Geoff Thomas, Lutheran’s spokesman, provided this statement:

"When making health care decisions we turn to and enact evidence-based guidelines, such as those provided by the American College of Obstetricians and Gynecologists, when establishing standards of care. Breech deliveries are no exception," he said in an email. "Our physicians are prepared to handle vaginal singleton breech deliveries when it is imminent."

"The current standard of care in Fort Wayne is C-section for singleton breech in labor," Thomas wrote. "However, we always evaluate best practice and how we can be prepared to give the safest care possible as we embark on new guidelines."

ACOG’s committee opinion, which was reaffirmed this year, states many "reports of vaginal breech delivery that follow very specific protocols … note excellent neonatal outcomes."

Officials’ first recommendation in the written opinion states: "The decision regarding the mode of delivery should depend on the experience of the health care provider. Cesarean delivery will be the preferred mode of delivery for most physicians because of the diminishing expertise in vaginal breech delivery."

The organization describes the option as reasonable under certain guidelines.

Liability issues

Parkview’s policy doesn’t allow discretion.

Spokeswoman Jessica Miller provided the following statement:

"Parkview’s policy on breech delivery is highly focused on the safety of mother and baby, is widely accepted in health care and was endorsed by an overwhelming majority of Parkview and independent OB-GYN physicians who have privileges at Parkview. It allows for vaginal birth delivery in emergency situations or for the birth of a second twin.

"The policy advocates for a cesarean section for breech births that are non-emergent, as a vaginal delivery in these situations can pose serious safety threats to the baby, such as head entrapment, developmental disabilities or even death."

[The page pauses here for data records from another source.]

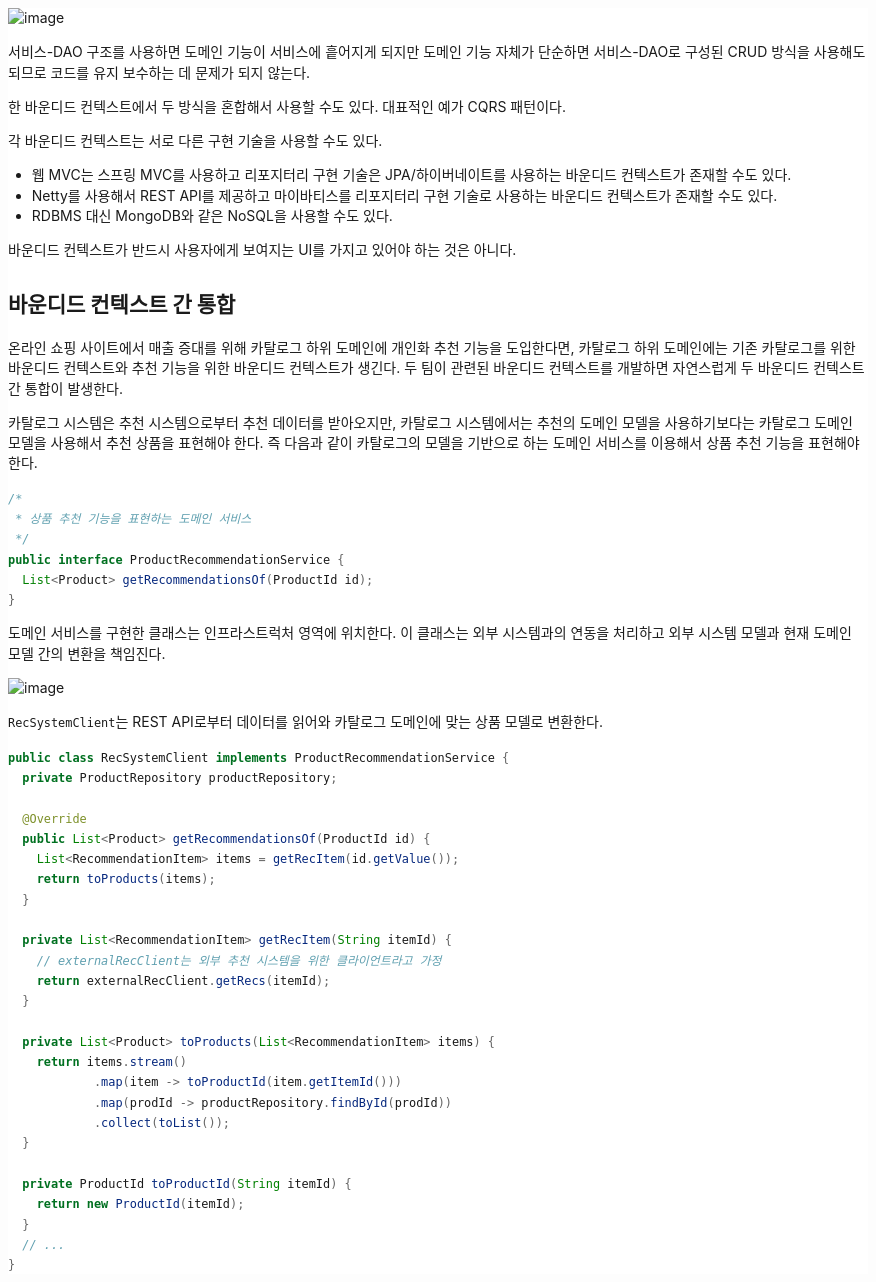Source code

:![image](https://github.com/alanhakhyeonsong/LetsReadBooks/assets/60968342/884eb974-38a6-4cd5-89b6-48bda9c92a83)

서비스-DAO 구조를 사용하면 도메인 기능이 서비스에 흩어지게 되지만 도메인 기능 자체가 단순하면 서비스-DAO로 구성된 CRUD 방식을 사용해도 되므로 코드를 유지 보수하는 데 문제가 되지 않는다.

한 바운디드 컨텍스트에서 두 방식을 혼합해서 사용할 수도 있다. 대표적인 예가 CQRS 패턴이다.

각 바운디드 컨텍스트는 서로 다른 구현 기술을 사용할 수도 있다.

- 웹 MVC는 스프링 MVC를 사용하고 리포지터리 구현 기술은 JPA/하이버네이트를 사용하는 바운디드 컨텍스트가 존재할 수도 있다.
- Netty를 사용해서 REST API를 제공하고 마이바티스를 리포지터리 구현 기술로 사용하는 바운디드 컨텍스트가 존재할 수도 있다.
- RDBMS 대신 MongoDB와 같은 NoSQL을 사용할 수도 있다.

바운디드 컨텍스트가 반드시 사용자에게 보여지는 UI를 가지고 있어야 하는 것은 아니다.

## 바운디드 컨텍스트 간 통합
온라인 쇼핑 사이트에서 매출 증대를 위해 카탈로그 하위 도메인에 개인화 추천 기능을 도입한다면, 카탈로그 하위 도메인에는 기존 카탈로그를 위한 바운디드 컨텍스트와 추천 기능을 위한 바운디드 컨텍스트가 생긴다. 두 팀이 관련된 바운디드 컨텍스트를 개발하면 자연스럽게 두 바운디드 컨텍스트 간 통합이 발생한다.

카탈로그 시스템은 추천 시스템으로부터 추천 데이터를 받아오지만, 카탈로그 시스템에서는 추천의 도메인 모델을 사용하기보다는 카탈로그 도메인 모델을 사용해서 추천 상품을 표현해야 한다. 즉 다음과 같이 카탈로그의 모델을 기반으로 하는 도메인 서비스를 이용해서 상품 추천 기능을 표현해야 한다.

```java
/*
 * 상품 추천 기능을 표현하는 도메인 서비스
 */
public interface ProductRecommendationService {
  List<Product> getRecommendationsOf(ProductId id);
}
```

도메인 서비스를 구현한 클래스는 인프라스트럭처 영역에 위치한다. 이 클래스는 외부 시스템과의 연동을 처리하고 외부 시스템 모델과 현재 도메인 모델 간의 변환을 책임진다.

![image](https://github.com/alanhakhyeonsong/LetsReadBooks/assets/60968342/041d2214-a5aa-4b1f-9c76-1e3f8a69aba1)

`RecSystemClient`는 REST API로부터 데이터를 읽어와 카탈로그 도메인에 맞는 상품 모델로 변환한다.

```java
public class RecSystemClient implements ProductRecommendationService {
  private ProductRepository productRepository;

  @Override
  public List<Product> getRecommendationsOf(ProductId id) {
    List<RecommendationItem> items = getRecItem(id.getValue());
    return toProducts(items);
  }

  private List<RecommendationItem> getRecItem(String itemId) {
    // externalRecClient는 외부 추천 시스템을 위한 클라이언트라고 가정
    return externalRecClient.getRecs(itemId);
  }

  private List<Product> toProducts(List<RecommendationItem> items) {
    return items.stream()
            .map(item -> toProductId(item.getItemId()))
            .map(prodId -> productRepository.findById(prodId))
            .collect(toList());
  }

  private ProductId toProductId(String itemId) {
    return new ProductId(itemId);
  }
  // ...
}
```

In a letter to physicians dated Sept. 21, Dr. Judith Kennedy said she had recently been asked by a physician about the possibility of a planned single vaginal breech birth. In response, Parkview officials realized there wasn’t a policy in place, she wrote.

In the letter, Kennedy detailed concerns related to single vaginal breech births: An OB-GYN trained in the technique might not always be available, and nurses on duty might not be able to recognize unique distress signs when those patients are in labor.

Liability, she wrote, is also a significant issue. Parkview’s attorney, David Stach, has advised against offering the service because doing so could leave the health care system legally vulnerable if something goes wrong.

Stroud is slated to confront liability issues of his own. He has applied for tax breaks on a birthing center at 9823 Auburn Road, near the Dupont Hospital campus.

Construction and equipment costs are estimated at $855,000. The project is projected to be competed in June.

Despite being the boss, Stroud won’t be allowed to write the rules for what he offers to patients.

The Indiana Department of Health bars stand-alone birthing centers from serving women having breech babies, twins, C-sections, epidurals or induced labor, Stroud said. Also, they can’t treat a woman attempting vaginal birth after a previous C-section.

"You don’t do any high-risk things in a birth center," he said.

So Stroud – and his patients – will continue to rely on Parkview and Lutheran facilities for all breech deliveries. For now, at least, those deliveries will all be C-sections.